Xavier. Accident, however, made him acquainted with Dr Chalmers, who appointed him his assistant in the parish of St John's, Glasgow. The strangeness of his doctrine, his wild prophet-like manner, and the disturbing force of his personal character, were ill-calculated to please his entire congregation. Some of them shrunk back before the strong reality of their young pastor's nature, and the stern truths which he had the courage to tell; others, warmly admiring his defiance of the comfortable old conventions to which they had been used, applauded, flattered, and perhaps helped a little to spoil him. His fame soon spread, and in 1822 he was invited to settle in London, where he was appointed minister of the church of the Caledonian Asylum. In a short time it became "the fashion" to attend his preaching. Crowds of people of every rank, from the highest to the lowest, flocked to hear him: statesmen, poets, painters, philosophers, literary men, merchants, and great noblemen, thronged his church, and the whole world of fashion soon lay at his feet. To retain his hold over it, he thought that on all occasions he ought to shine. Time for fresh study and thought was denied him. His old stores began to fail. The excitement he had created soon became too powerful for even his strong understanding and noble spirit to control. At any cost it must be kept up. To pause, were it but for a moment to steady his whirling brain, was to fall. Every new effort demanded something equally great and stimulating for the next display. In the zenith of his fame he published a volume of discourses under the title of For the Oracles of God, four orations; For Judgments to Come, an argument in nine parts. Three editions of this work were sold in less than half a year. Aimless, and without a wide or lasting interest, curiously quaint in style and manner, while the matter generally bears upon the topics of the passing hour, it contains many passages of extraordinary beauty and depth, many an outpouring of lofty devotion, and frequent bursts of the most passionate eloquence. As time wore on, the mysticism and strangeness of his written style became sensible also in his oral discourse. The

opinions and personal influence of Coleridge began to tell upon him. Turning to the Bible, he sought to explain all its difficulties through the medium of the unfulfilled prophecies. He next estranged many of his adherents by proclaiming and advocating the advent of the millennium. Then, comparing the early with the modern history of the Christian church, he thought that it was only the want of faith which prevented the ministers of the one from doing what had been done by the apostles of the other. This led him to preach the possibility of working miracles and speaking in unknown tongues. His conduct, which had long been watched with uneasiness and suspicion by the Church of Scotland, now came to be openly discussed in her courts, and Irving was deposed from her ministry. But his adherents were numerous and devoted, and built him a chapel, in which he continued to preach to them to the end. Even after his health began to give way his zeal remained unabated, and he persisted in squandering his energies as freely as in the first vigour of his strength. In 1834 he set out on a tour through Scotland, in the hope of re-establishing his shattered nerves, but he only reached Glasgow, where he died on the 8th of December, in the forty-third year of his age. He was buried in a crypt of the cathedral of that city.

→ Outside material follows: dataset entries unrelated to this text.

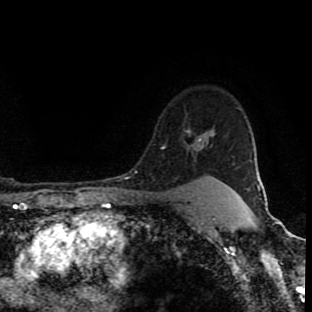
Breast MRI (dynamic contrast-enhanced), one axial slice. Cropped to one breast. Dynamic contrast-enhanced series, time point 2 of 8 at this slice position (early post-contrast). 1.5 T. TE 4.2 ms, TR 7 ms. 2 mm slice thickness. 312 × 312 image matrix, field of view 201 × 201 mm. Female patient.
Outlined on this slice (semi-automatically segmented with operator editing):
- enhancing-tissue mask used for the functional tumour volume (all voxels passing the contrast-enhancement thresholds inside the analysis volume; usually the tumour): bounding box <164,129,207,178> (left, top, right, bottom; pixels)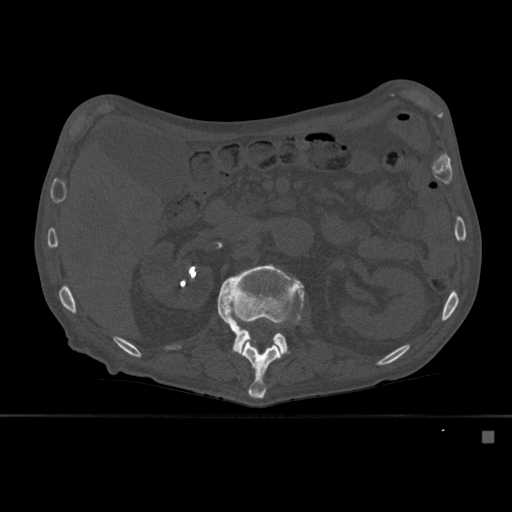
CT including the spine, one axial slice; position 246 of 527 along the scan axis; bone window (W 1800 / L 400 HU); 512 × 512 image matrix, field of view 373 × 373 mm. Patient: male, 78 years. From the clinical record (not read from this slice): primary cancer: prostate.
Structures marked on this image (semi-automatically segmented with operator editing):
- L1 vertebra: bounding box [x1, y1, x2, y2] px = [240, 320, 283, 399]
- L2 vertebra: [217, 264, 306, 357]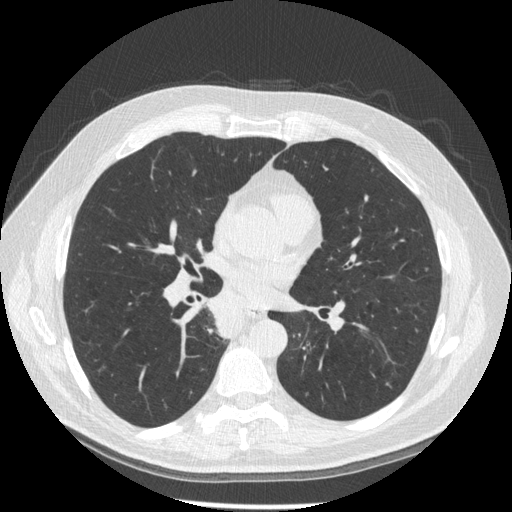
Axial slice from a low-dose chest CT screening exam. Third annual screen. Lung window (W 1500 / L -600 HU). 1.25 mm slice thickness. Standard (soft-tissue) reconstruction kernel (STANDARD). 120 kVp. Slice 88 of 181 in the series. Male participant, aged 61 years at enrolment. Former smoker at enrolment.
Expert reader's lesion annotation, box from (x=202, y=298) to (x=255, y=349) px. Screening reader's record for this exam: no non-calcified nodule ≥4 mm recorded. Official screen result: positive, other. Participant outcome: lung cancer diagnosed 10 days after this screen — squamous cell carcinoma, keratinizing, NOS, right lower lobe, stage IIIB (AJCC 6th edition), 40 mm at pathology.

No more devout or earnest spirit has appeared on the stage of time in the nineteenth century than Edward Irving. He was born to be a Christian minister, and, as was said of him by a friend who knew him well, "he strove with all the force that was in him to be it. He might have been so many things; not a speaker only, but a doer,—the leader of hosts of men. For his head, when the fog Babylon had not yet obscured it, was of strong far-reaching insight. His very enthusiasm was sanguine, not atrabilis; he was so loving, full of hope, so simple-hearted, and made all that approached him his. A giant force of activity was in the man; speculation was accident, not nature. There was in him a courage dauntless, not pugnacious, hardly fierce, by no possibility ferocious; as of the generous war-horse, gentle in its strength, yet that laughs at the shaking of the spear. But, above all, he what he might, to be a reality was indispensable for him." In another place the same friend exclaims—"But for Irving, I had never known what the communion of man with man means. His was the freest, brotherliest, bravest, human soul mine ever came in contact with. I call him, on the whole, the best man I have ever, after trial enough, found in this world, or now hope to find." Similar was the judgment of all Irving's friends, and even of most of those whom the laws of their church compelled to take part in deposing him. All admired the man, his many virtues, his matchless eloquence; all deplored his fall, and the gulf of separation which it created between them.